List each line in the material below that contains the string "انواع". Case counts.

Dataset entries
BEGIN

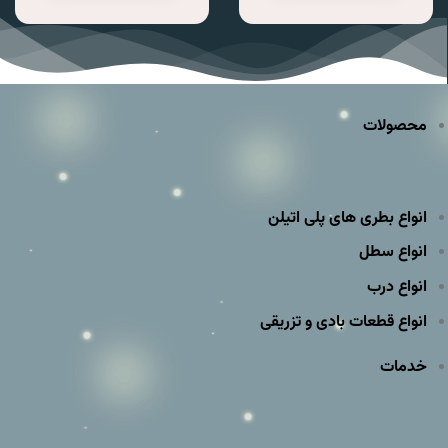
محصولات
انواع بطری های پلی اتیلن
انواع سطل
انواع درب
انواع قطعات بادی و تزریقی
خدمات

END
BEGIN

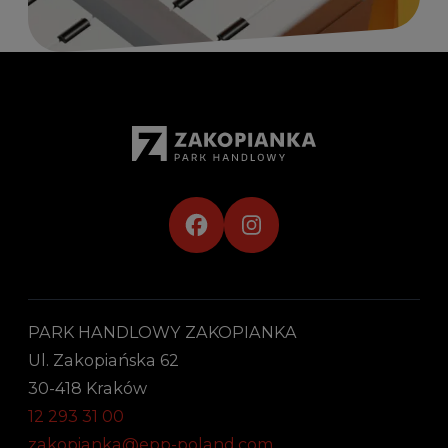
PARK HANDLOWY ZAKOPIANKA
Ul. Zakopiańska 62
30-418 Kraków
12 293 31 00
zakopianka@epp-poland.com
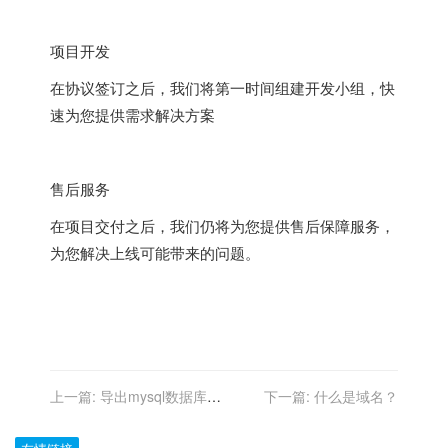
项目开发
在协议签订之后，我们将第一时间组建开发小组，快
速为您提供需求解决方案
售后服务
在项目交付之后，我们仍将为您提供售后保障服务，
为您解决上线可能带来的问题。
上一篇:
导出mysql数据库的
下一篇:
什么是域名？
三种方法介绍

END

SOLUTION FOR THIS TASK:
انواع بطری های پلی اتیلن
انواع سطل
انواع درب
انواع قطعات بادی و تزریقی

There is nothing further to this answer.